И враг у них общий – тот самый «не кто другой, как наш северный мороз». Вот он завывает, поёт любимые буквы: «У-у-у-у-у-у-гу-гу-гугу-уу!», но никакой радости, поскольку «под шерсть проело», «именно на спине и плечах», «и защиты, стало быть, для левого бока нет никакой», «как-то особенно сильно стало проникать в спину и плечо», так что «очень легко получить воспаление легких».
Можно и дальше продолжать играть в центон, но и так очевидно, что Шарик просто до неприличного похож на Акакия Акакиевича Башмачкина. Того и гляди бросится срывать шинели с зазевавшихся прохожих. Вот она – реализованная метафора «собачьей жизни» маленького человека.
Но, наделяя пса человеческими чертами, Булгаков однозначно намекает, что только «собачья жизнь» сохраняет право «маленького человека» оставаться человеком. Иначе он, как Башмачкин, превратится в ночной кошмар, а Полиграф Шариков и вовсе лишится всего человеческого.
Да и стал ли Шариков человеком?
«- То есть он говорил? – спросил Филипп Филиппович, - это ещё не значит быть человеком!»
Хоть и делает Шариков реверанс в сторону Акакия Акакиевича, заготавливая материал для его новой шинели («– Что же вы делаете с этими… с убитыми котами? – На польты пойдут, - ответил Шариков»), вряд ли можно счесть это актом милосердия.
Операция и революция – синонимы. «Наука еще не знает способа обращать зверей в людей», - утверждает профессор Преображенский, а любое насильственное изменение природы, в лучшем случае, приводит к разрухе в головах.
Шарика можно спасти, проведя еще одну контр операцию. Можно ли спасти общество? Вероятно, но лишь тем же оперативным путём.
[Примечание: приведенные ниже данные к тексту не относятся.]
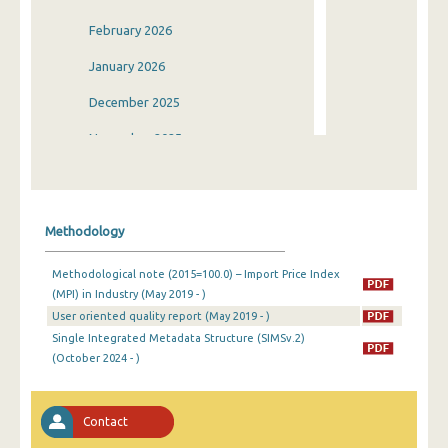
February 2026
January 2026
December 2025
November 2025
October 2025
September 2025
Methodology
August 2025
Methodological note (2015=100.0) – Import Price Index
July 2025
(MPI) in Industry (May 2019 - )
User oriented quality report (May 2019 - )
June 2025
Single Integrated Metadata Structure (SIMSv.2)
May 2025
(October 2024 - )
April 2025
Contact
March 2025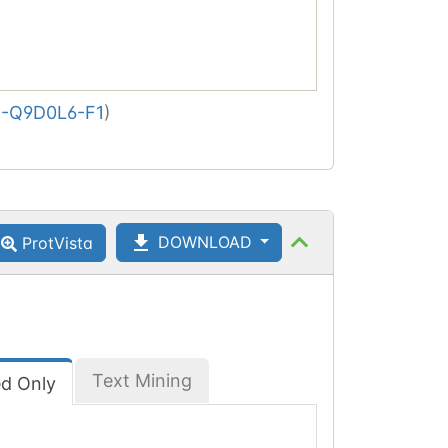
-Q9D0L6-F1
)
DOWNLOAD
ProtVista
Text Mining
ed Only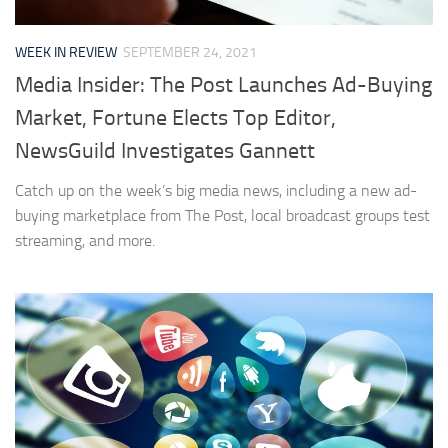
WEEK IN REVIEW
SEPTEMBER 24, 2021
Media Insider: The Post Launches Ad-Buying
Market, Fortune Elects Top Editor,
NewsGuild Investigates Gannett
Catch up on the week’s big media news, including a new ad-
buying marketplace from The Post, local broadcast groups test
streaming, and more.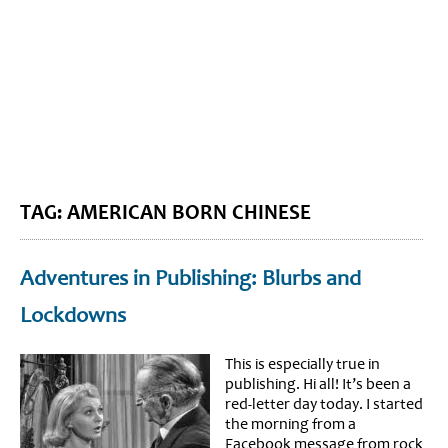
BLOG HOME
SIEWORLD
TAG: AMERICAN BORN CHINESE
Adventures in Publishing: Blurbs and
Lockdowns
This is especially true in
publishing. Hi all! It’s been a
red-letter day today. I started
the morning from a
Facebook message from rock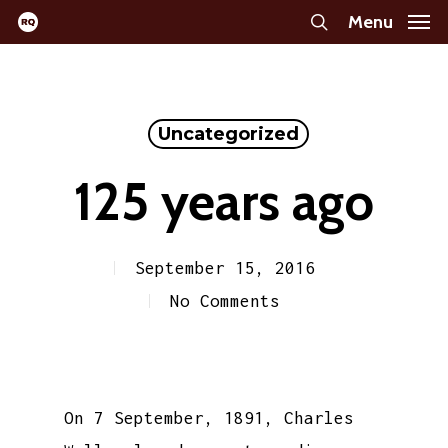
Skip
Menu
search
to
main
content
Uncategorized
125 years ago
September 15, 2016
No Comments
On 7 September, 1891, Charles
Булгаков – контрреволюционный писатель, и нигде это не высказывается так же недвусмысленно и прямо, как в «Собачьем сердце». Наука революции не знает способа обращения зверей в людей.
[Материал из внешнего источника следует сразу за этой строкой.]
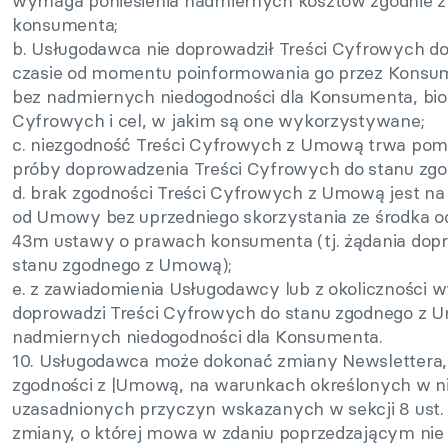
wymaga poniesienia nadmiernych kosztów zgodnie z a
konsumenta;
b. Usługodawca nie doprowadził Treści Cyfrowych 
czasie od momentu poinformowania go przez Konsum
bez nadmiernych niedogodności dla Konsumenta, bio
Cyfrowych i cel, w jakim są one wykorzystywane;
c. niezgodność Treści Cyfrowych z Umową trwa pom
próby doprowadzenia Treści Cyfrowych do stanu zg
d. brak zgodności Treści Cyfrowych z Umową jest na t
od Umowy bez uprzedniego skorzystania ze środka o
43m ustawy o prawach konsumenta (tj. żądania dop
stanu zgodnego z Umową);
e. z zawiadomienia Usługodawcy lub z okoliczności 
doprowadzi Treści Cyfrowych do stanu zgodnego z 
nadmiernych niedogodności dla Konsumenta.
10. Usługodawca może dokonać zmiany Newslettera, k
zgodności z |Umową, na warunkach określonych w n
uzasadnionych przyczyn wskazanych w sekcji 8 ust
zmiany, o której mowa w zdaniu poprzedzającym nie 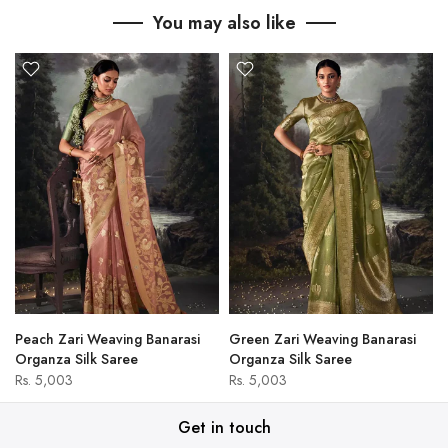
You may also like
Peach Zari Weaving Banarasi
Green Zari Weaving Banarasi
Organza Silk Saree
Organza Silk Saree
Rs. 5,003
Rs. 5,003
Get in touch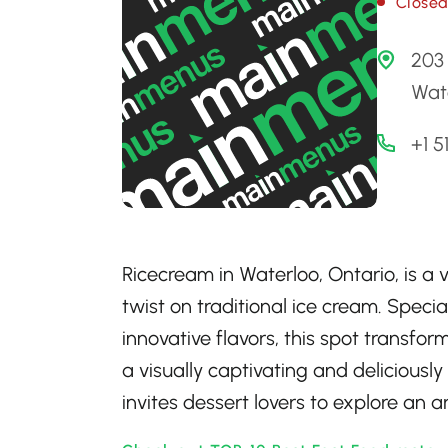
Close
203 
Wat
+1 
Ricecream in Waterloo, Ontario, is a 
twist on traditional ice cream. Speci
innovative flavors, this spot transfor
a visually captivating and delicious
invites dessert lovers to explore an ar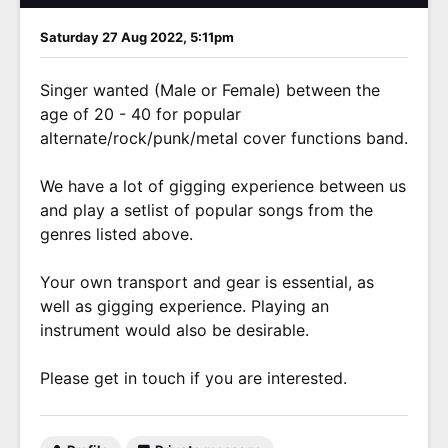
Saturday 27 Aug 2022, 5:11pm
Singer wanted (Male or Female) between the
age of 20 - 40 for popular
alternate/rock/punk/metal cover functions band.
We have a lot of gigging experience between us
and play a setlist of popular songs from the
genres listed above.
Your own transport and gear is essential, as
well as gigging experience. Playing an
instrument would also be desirable.
Please get in touch if you are interested.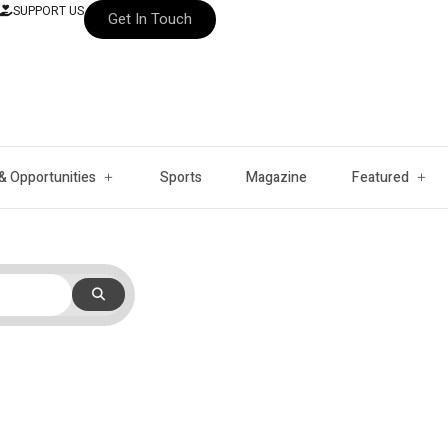
SUPPORT US
Get In Touch
& Opportunities
Sports
Magazine
Featured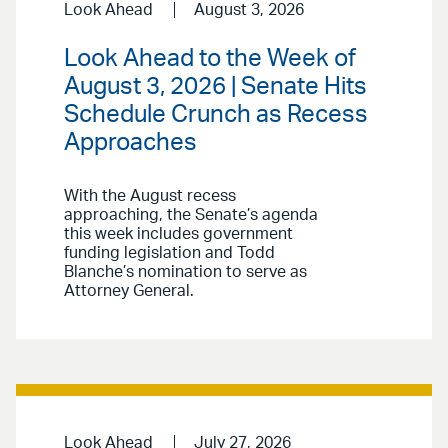
Look Ahead
August 3, 2026
Look Ahead to the Week of
August 3, 2026 | Senate Hits
Schedule Crunch as Recess
Approaches
With the August recess
approaching, the Senate’s agenda
this week includes government
funding legislation and Todd
Blanche’s nomination to serve as
Attorney General.
Look Ahead
July 27, 2026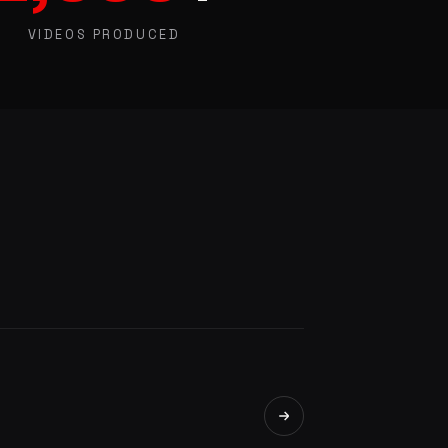
VIDEOS PRODUCED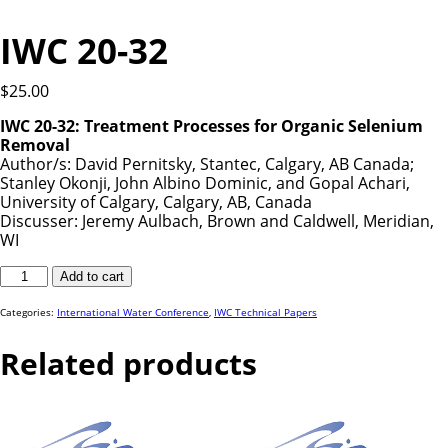
IWC 20-32
$
25.00
IWC 20-32: Treatment Processes for Organic Selenium
Removal
Author/s: David Pernitsky, Stantec, Calgary, AB Canada;
Stanley Okonji, John Albino Dominic, and Gopal Achari,
University of Calgary, Calgary, AB, Canada
Discusser: Jeremy Aulbach, Brown and Caldwell, Meridian,
WI
IWC
Add to cart
20-
32
quantity
Categories:
International Water Conference
,
IWC Technical Papers
Related products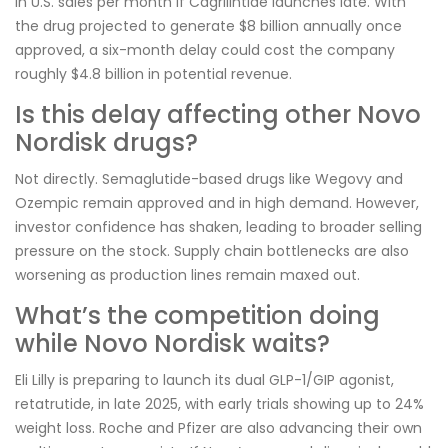
in U.S. sales per month if Cagrilintide launches late. With
the drug projected to generate $8 billion annually once
approved, a six-month delay could cost the company
roughly $4.8 billion in potential revenue.
Is this delay affecting other Novo
Nordisk drugs?
Not directly. Semaglutide-based drugs like Wegovy and
Ozempic remain approved and in high demand. However,
investor confidence has shaken, leading to broader selling
pressure on the stock. Supply chain bottlenecks are also
worsening as production lines remain maxed out.
What’s the competition doing
while Novo Nordisk waits?
Eli Lilly is preparing to launch its dual GLP-1/GIP agonist,
retatrutide, in late 2025, with early trials showing up to 24%
weight loss. Roche and Pfizer are also advancing their own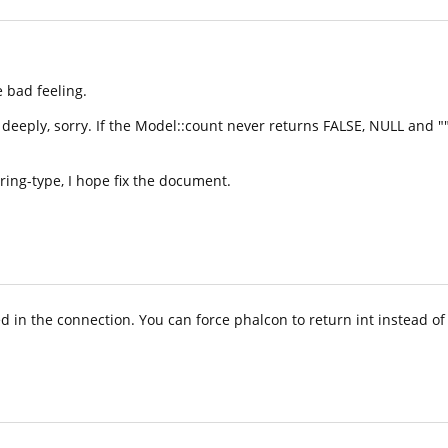
le bad feeling.
eeply, sorry. If the Model::count never returns FALSE, NULL and "", 
ring-type, I hope fix the document.
 in the connection. You can force phalcon to return int instead of s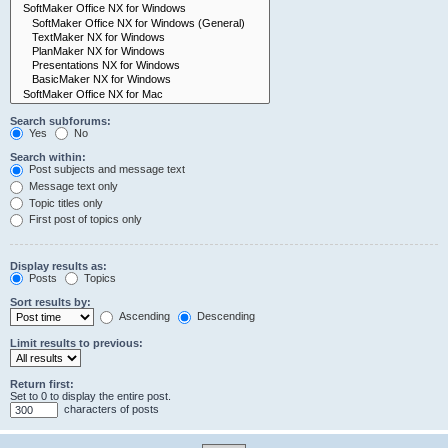
Search subforums:
Yes
No
Search within:
Post subjects and message text
Message text only
Topic titles only
First post of topics only
Display results as:
Posts
Topics
Sort results by:
Ascending
Descending
Limit results to previous:
Return first:
Set to 0 to display the entire post.
characters of posts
Шарик – главный «маленький человек» в творчестве Михаила Афанасьевича Булгакова. Он проповедует истину: если ты хочешь сохранить свою человечность, не позволяй изменять свою сущность. Поэтому последняя мысль, посетившая его на страницах повести, гласит: «Так свезло мне, так свезло, - думал он, задрёмывая, - просто неописуемо свезло».
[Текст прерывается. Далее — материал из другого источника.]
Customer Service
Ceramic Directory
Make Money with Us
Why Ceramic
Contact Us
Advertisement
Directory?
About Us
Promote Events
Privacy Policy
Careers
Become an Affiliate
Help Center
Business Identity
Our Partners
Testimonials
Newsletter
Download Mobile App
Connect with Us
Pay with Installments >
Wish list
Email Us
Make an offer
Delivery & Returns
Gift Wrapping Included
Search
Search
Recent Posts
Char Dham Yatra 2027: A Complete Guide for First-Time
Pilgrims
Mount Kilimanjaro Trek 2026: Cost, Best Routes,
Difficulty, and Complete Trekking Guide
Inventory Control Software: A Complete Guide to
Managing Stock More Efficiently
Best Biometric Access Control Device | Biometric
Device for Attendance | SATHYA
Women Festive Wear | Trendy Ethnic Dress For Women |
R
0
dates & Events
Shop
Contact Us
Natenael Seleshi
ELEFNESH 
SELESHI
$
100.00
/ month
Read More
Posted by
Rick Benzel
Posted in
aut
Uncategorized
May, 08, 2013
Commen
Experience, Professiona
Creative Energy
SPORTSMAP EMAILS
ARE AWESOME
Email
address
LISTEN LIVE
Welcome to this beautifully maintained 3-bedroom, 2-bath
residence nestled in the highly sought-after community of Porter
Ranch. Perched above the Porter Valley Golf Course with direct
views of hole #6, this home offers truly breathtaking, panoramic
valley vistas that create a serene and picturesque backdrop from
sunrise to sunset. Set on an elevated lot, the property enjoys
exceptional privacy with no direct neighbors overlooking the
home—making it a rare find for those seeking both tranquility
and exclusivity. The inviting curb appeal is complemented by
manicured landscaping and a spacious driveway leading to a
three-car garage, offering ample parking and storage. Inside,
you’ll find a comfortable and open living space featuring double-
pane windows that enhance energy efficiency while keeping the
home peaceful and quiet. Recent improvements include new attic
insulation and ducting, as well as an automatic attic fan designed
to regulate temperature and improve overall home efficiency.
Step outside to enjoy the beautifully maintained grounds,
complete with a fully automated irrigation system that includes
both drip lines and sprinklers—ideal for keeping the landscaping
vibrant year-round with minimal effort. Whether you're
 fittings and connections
Его время было насильственно прервано, по спирали оно вернулось в исходную точку. Шарик живёт в патафизическом пространстве-времени – оно безначально и бесконечно (в том же хронотопе будет существовать и собака по имени Каренин из романа Милана Кундеры «Невыносимая лёгкость бытия»). Как и Башмачкин, он переживает «видимую» смерть, сохраняя бессмертие в границах литературного типа.
А Булгаков показывает нам, что даже классическая литературная традиция мирно сосуществует с неэвклидовым патафизическим пространством.